*** Begin section ***

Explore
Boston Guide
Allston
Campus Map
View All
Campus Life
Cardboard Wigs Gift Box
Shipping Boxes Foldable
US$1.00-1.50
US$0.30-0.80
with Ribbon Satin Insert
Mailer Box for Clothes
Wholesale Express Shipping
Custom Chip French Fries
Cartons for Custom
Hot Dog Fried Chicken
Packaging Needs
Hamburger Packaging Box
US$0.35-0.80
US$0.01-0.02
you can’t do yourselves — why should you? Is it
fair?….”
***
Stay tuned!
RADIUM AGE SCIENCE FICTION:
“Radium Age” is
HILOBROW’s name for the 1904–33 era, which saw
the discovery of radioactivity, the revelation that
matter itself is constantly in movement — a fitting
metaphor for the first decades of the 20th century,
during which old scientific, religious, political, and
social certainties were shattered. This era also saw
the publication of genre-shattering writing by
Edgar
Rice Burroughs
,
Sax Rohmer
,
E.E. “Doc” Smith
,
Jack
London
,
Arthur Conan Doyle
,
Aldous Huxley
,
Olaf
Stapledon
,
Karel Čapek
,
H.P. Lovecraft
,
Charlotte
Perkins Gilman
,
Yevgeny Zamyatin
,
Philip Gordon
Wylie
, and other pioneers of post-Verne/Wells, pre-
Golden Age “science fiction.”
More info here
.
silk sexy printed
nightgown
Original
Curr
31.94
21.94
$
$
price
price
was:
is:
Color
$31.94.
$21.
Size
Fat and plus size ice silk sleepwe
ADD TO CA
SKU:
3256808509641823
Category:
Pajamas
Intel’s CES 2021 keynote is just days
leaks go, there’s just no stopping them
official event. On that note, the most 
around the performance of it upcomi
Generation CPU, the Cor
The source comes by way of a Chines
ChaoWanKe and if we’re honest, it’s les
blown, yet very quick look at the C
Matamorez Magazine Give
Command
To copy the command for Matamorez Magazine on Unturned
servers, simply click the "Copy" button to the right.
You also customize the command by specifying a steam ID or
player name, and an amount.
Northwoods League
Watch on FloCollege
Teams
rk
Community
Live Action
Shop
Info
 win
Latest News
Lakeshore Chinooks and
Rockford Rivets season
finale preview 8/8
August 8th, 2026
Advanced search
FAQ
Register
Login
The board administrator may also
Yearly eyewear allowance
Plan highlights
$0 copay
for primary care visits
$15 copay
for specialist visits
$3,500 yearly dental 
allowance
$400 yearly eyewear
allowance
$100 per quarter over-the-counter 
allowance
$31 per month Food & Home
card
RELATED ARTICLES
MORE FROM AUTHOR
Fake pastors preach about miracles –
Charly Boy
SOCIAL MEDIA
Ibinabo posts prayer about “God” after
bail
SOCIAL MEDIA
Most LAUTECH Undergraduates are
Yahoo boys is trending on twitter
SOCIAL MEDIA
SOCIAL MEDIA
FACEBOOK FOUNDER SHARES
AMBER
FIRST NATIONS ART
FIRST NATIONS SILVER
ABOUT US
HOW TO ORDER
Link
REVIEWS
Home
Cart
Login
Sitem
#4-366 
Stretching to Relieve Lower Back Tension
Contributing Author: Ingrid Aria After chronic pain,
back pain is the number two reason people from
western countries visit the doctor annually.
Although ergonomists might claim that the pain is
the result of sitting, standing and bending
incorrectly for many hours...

*** End section ***

> [Problem to solve] In the entries above, find each line with "eyewear" and list it.

> [Answer for this exercise]
Yearly eyewear allowance
$400 yearly eyewear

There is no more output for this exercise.